- Texte visé : Projet de loi de finances pour 2026, n° 1906
- Stade de lecture : 1ère lecture (1ère assemblée saisie)
- Examiné par : Assemblée nationale (séance publique)
- Mission visée : Recherche et enseignement supérieur
Sous réserve de son traitement par les services de l'Assemblée nationale et de sa recevabilité
Modifier ainsi les autorisations d'engagement et les crédits de paiement :
| (en euros) | ||
| Programmes | + | - |
| Formations supérieures et recherche universitaire | 0 | 68 500 000 |
| Vie étudiante | 0 | 0 |
| Recherches scientifiques et technologiques pluridisciplinaires | 68 500 000 | 0 |
| Recherche spatiale | 0 | 0 |
| Recherche dans les domaines de l'énergie, du développement et de la mobilité durables | 0 | 0 |
| Recherche et enseignement supérieur en matière économique et industrielle | 0 | 0 |
| Recherche duale (civile et militaire) | 0 | 0 |
| Enseignement supérieur et recherche agricoles | 0 | 0 |
| TOTAUX | 68 500 000 | 68 500 000 |
| SOLDE | 0 | |
Le présent amendement vise à compenser intégralement le coût pour les organismes de recherche du relèvement de quatre points, au 1er janvier 2026, du taux de cotisation au titre des fonctionnaires civils au CAS Pensions, estimé à 80 millions d’euros par la direction du budget.

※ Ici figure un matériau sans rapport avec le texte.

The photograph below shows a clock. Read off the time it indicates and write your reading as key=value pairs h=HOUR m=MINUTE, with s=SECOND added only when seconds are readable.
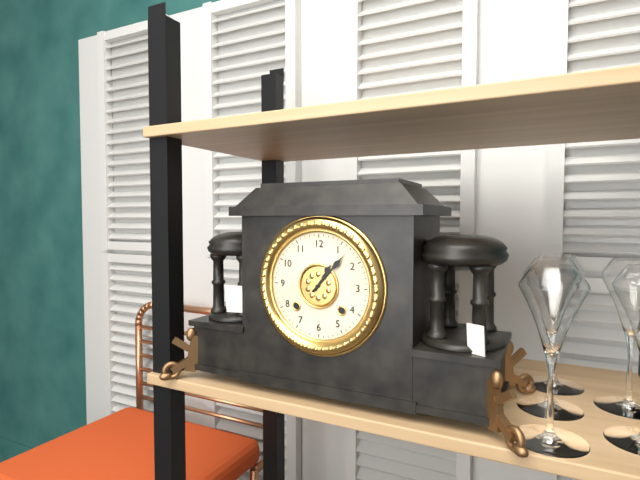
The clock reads h=1 m=7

Le projet de loi de finances pour 2026 prévoit de ne compenser cette augmentation qu’à hauteur de 11,5 millions d’euros. Le présent amendement propose donc d’augmenter de 68,5 millions d’euros la dotation allouée aux organismes de recherche afin de garantir la compensation intégrale de la hausse du coût des cotisations au CAS Pensions.
En effet, il est injuste de faire porter par les organismes de recherche les conséquences de l’augmentation du taux de cotisation au CAS Pensions, qui répond à l’obligation organique d’équilibre du CAS prévue dans la LOLF et à la détérioration des comptes du CAS, principalement en raison de la situation démographique dégradée du régime de retraite des fonctionnaires (environ 0,9 cotisant pour un 1 pensionné).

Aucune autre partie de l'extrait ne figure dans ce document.